# Chapter 6: Model Development and Offline Evaluation

## Evaluating ML Models

- Not just in terms of metrics (accuracy, F1 etc), but also in terms of stuff like data, compute, training time, inference latency, and interpretability

### Tips to select models

- Don't worry about SOTA. Worry about what works
- Start with simple models
- Avoid human biases e.g. you spend more time developing models that are "newer", so it performs better
    - When comparing different architectures, make sure it's compared under comparable setups
- Good performance now vs good performance later
    - Plot learning curve (i.e. score against sample count), to show you the marginal contribution of more training data

- What are your tradeoffs?
    - False positives vs false negative trade off
    - Compute requirement vs accuracy tradeoff

- What are your model's assumptions?
    - IID?
    - Smoothness?
    - Boundary shapes?
    - Conditional independence?
    - Normal distirbution?

### Ensembles

- Ensembling usually performs great on desktop, but not in production, because it is quite hard to maintain
- But generally, whenever you want to have some kind of marginal gain, ensembling should be your go to first step

### Bagging

- Bookstrap aggregation of raw observations will heolp you reduce variance in model predictions, and avoid overfitting
- Rather than training on only 1 dataset, create multiple datasets through resampling the data you have, then average over all the models

### Boosting

- XGBoost/LightGBM handles this out of the box
- Basically the idea is to train many lousy (simple) classifiers and recombine them to make a strong classifier

### Stacking

- Train base learnings from training data, then create a metalearner to combine the output of the base learners
- Kind of light ensembling, except instead of equal weights you train some complex set of combination

## Experiment Tracking/Versioning

- Best to use something like MLFlow to track and version your model training, so you can keep track of features used/parameters tried. Log things like
    - Loss curve
    - Model performance
    - Samples used
    - prediction vs ground truth
    - Speed (training and inference)
    - System metrics (CPU utilisation)
    - Hyperparameters

- Versioning
    - Versioning ML Models and data used is impt, because data will shift, and you will have multiple copies of the same model on different days (DVC)

- ML fails in many ways
    - Poor data
    - Poor implementation
    - Pipeline failures
    - Hyperparameter failures
    - Feature choice failures 
    - etc

- To debug
    - Start simple and add more components
    - Purposely overfit a single batch, to make sure that you implementation is at least correct
    - Use random seeds to test performance over a variety of runs

### Distributed training

- You can train models across multiple machines, for faster training speed

- Split data on multiple machines, train local models, then accumulate gradients

![async train](./artifacts/6_image.png)


- Split model on different machines and train if tasks are parallel (e.g. each layer of an FFN can be trained on a different model)

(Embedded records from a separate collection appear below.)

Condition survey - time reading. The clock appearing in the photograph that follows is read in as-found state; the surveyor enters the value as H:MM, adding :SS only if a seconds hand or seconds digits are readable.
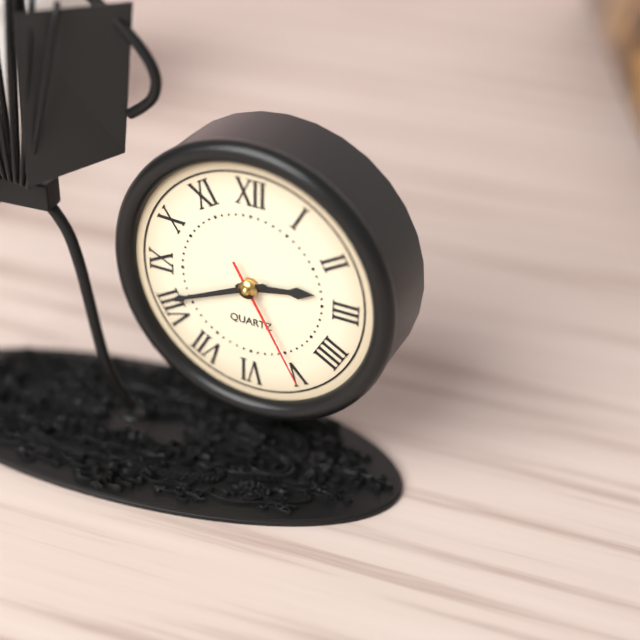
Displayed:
2:41:25
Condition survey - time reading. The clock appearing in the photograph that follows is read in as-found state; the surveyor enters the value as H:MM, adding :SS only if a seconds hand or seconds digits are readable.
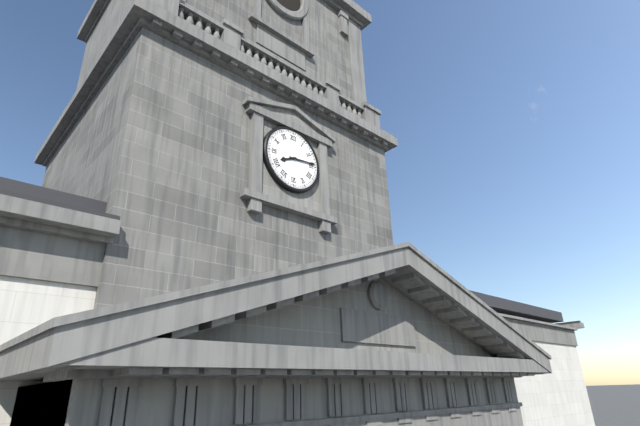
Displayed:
8:14
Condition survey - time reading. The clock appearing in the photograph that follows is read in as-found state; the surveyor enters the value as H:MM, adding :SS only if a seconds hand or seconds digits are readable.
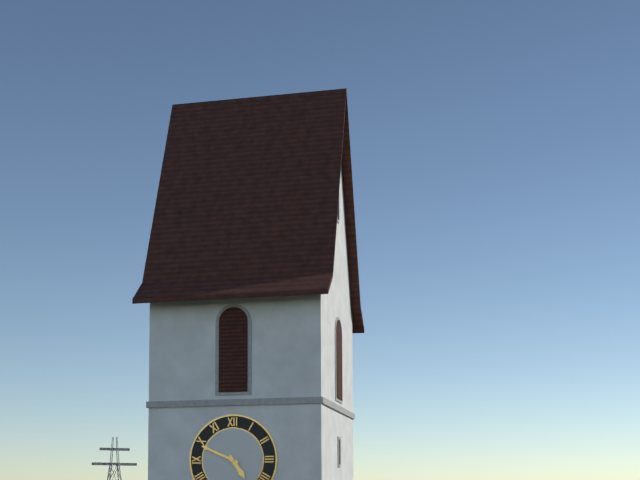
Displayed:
4:49
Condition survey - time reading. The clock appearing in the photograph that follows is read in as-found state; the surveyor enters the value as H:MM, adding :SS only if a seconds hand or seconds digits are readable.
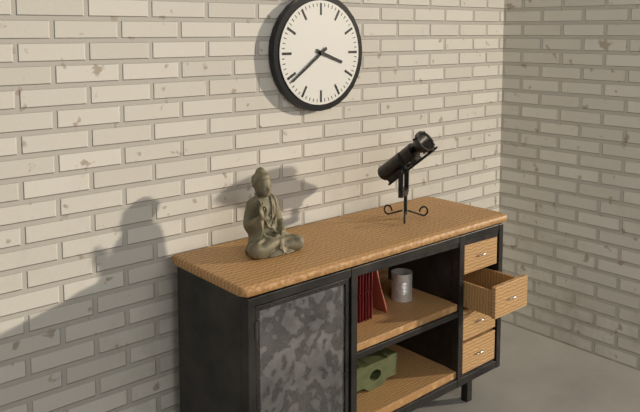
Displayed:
3:39
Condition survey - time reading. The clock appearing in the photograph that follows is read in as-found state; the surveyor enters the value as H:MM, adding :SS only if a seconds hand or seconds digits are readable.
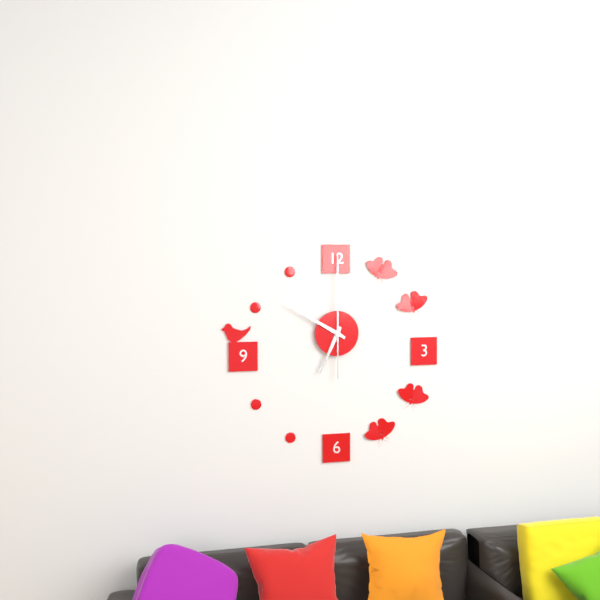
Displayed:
6:50:00
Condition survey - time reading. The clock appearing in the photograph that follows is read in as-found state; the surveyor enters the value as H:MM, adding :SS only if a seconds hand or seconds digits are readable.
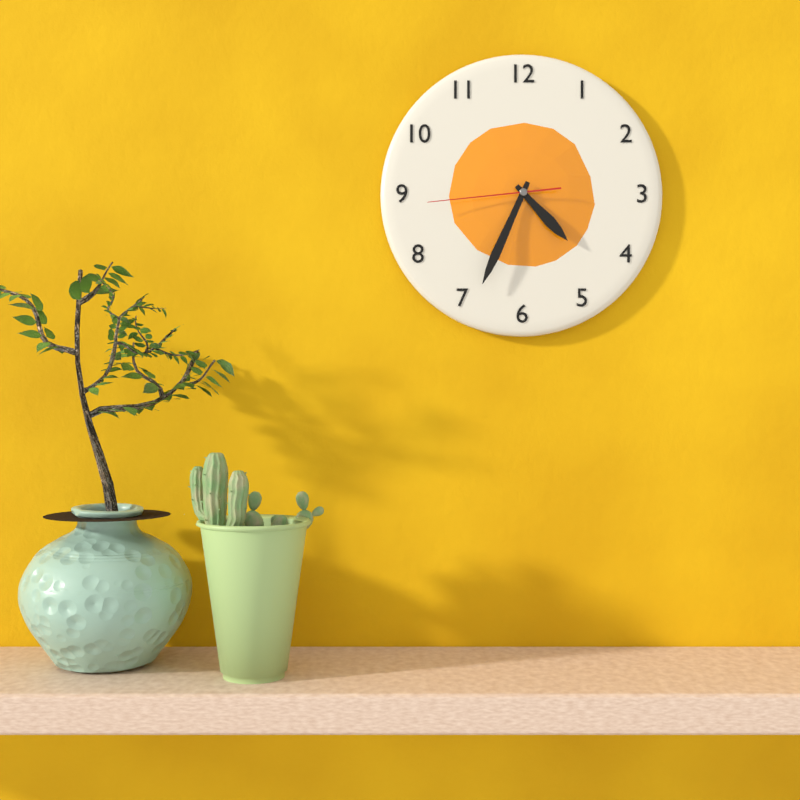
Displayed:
4:34:44
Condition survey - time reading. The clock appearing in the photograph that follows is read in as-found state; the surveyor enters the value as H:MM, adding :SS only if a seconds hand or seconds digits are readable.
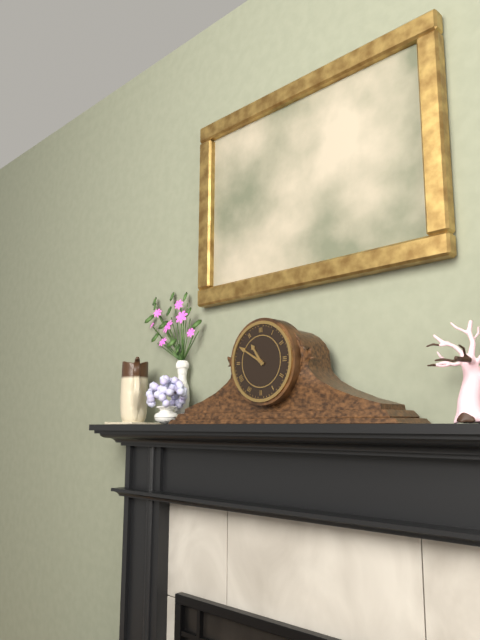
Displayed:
10:50
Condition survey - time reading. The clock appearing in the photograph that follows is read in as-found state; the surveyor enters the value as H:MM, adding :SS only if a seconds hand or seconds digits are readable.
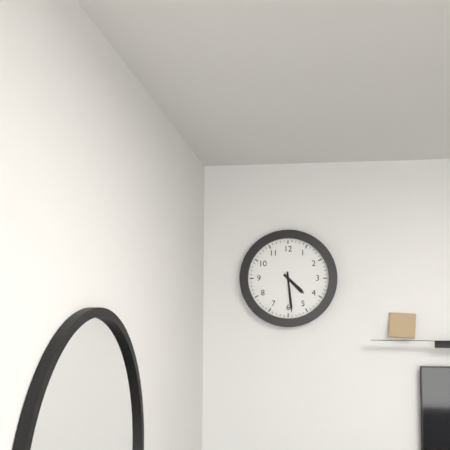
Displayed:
4:29
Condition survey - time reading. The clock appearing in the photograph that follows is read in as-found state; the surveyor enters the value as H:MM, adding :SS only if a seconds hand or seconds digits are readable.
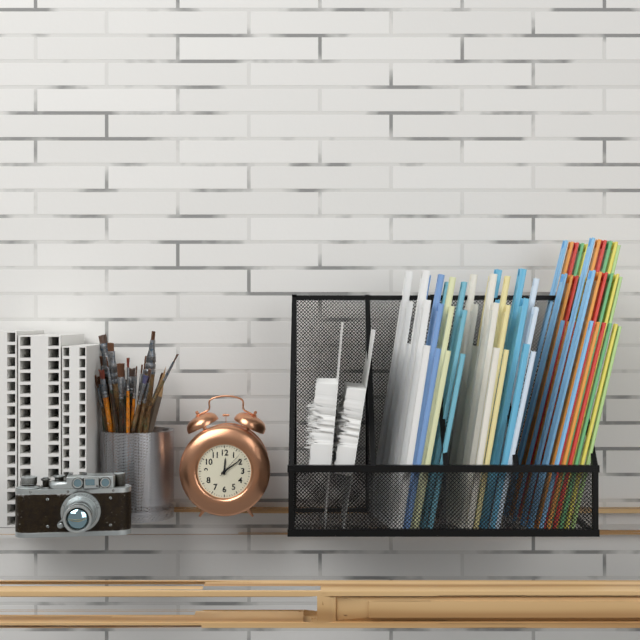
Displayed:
12:09
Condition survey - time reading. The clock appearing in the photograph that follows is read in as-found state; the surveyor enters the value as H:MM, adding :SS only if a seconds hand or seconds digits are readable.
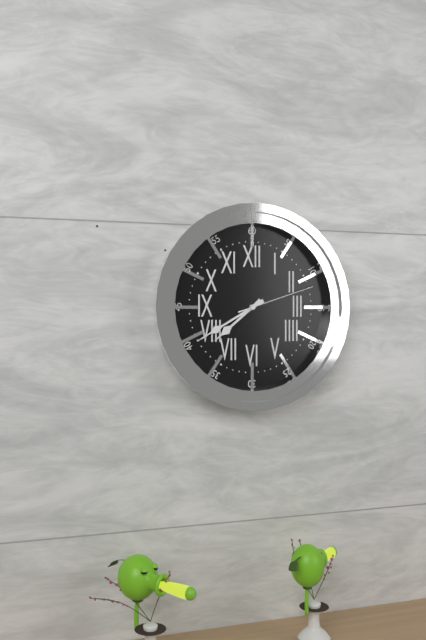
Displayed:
7:40:12
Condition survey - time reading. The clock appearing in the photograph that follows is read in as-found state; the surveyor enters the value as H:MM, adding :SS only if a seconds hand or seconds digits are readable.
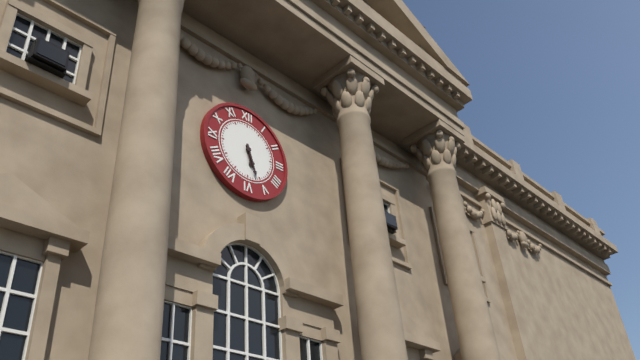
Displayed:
5:27
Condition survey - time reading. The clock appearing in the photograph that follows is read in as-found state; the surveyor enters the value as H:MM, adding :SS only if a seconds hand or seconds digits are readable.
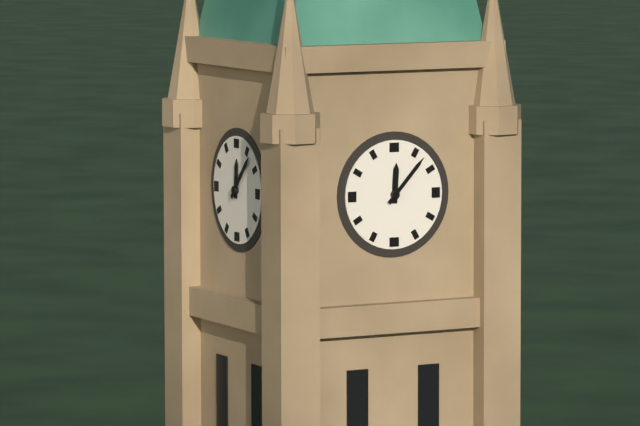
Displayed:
12:07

- Split each part of a pipeline to be trained on different machine

## AutoML

- AutoML is a catchall buzzword

- But what's interesting is how automl can be used to automate parts of the model building
    - Automate feature selection?
    - Automate architecture search? 
    - etc

## Model Offline Evaluation

- How do you know that your models are actually working? 

- Often, data in production does not give you ground truth
    - e.g. if you already chose NOT to lend money to someone,it is not possible to have a ground truth label of credit worthiness

- Solutions:
    - Baselines: 
        - Let's say your model is 90% accurate. What if you had random labelling? What is the uplift?
        - What about some simple heuristic?
        - How about some human baseline?
        - Simple model?

- Evaluation - do the labels flip dramatically when:
    - What happens to predictions if I randomly perturb my data?
    - What happens when I remove some features from the model? 
    - Does "70%" probability really mean 70% in your model output? Calibrate it properly
    - Confidence level: you may only want to take action on model outputs that you are confident about
    - Subset evaluation: Are there specific groups that your model underperforms on?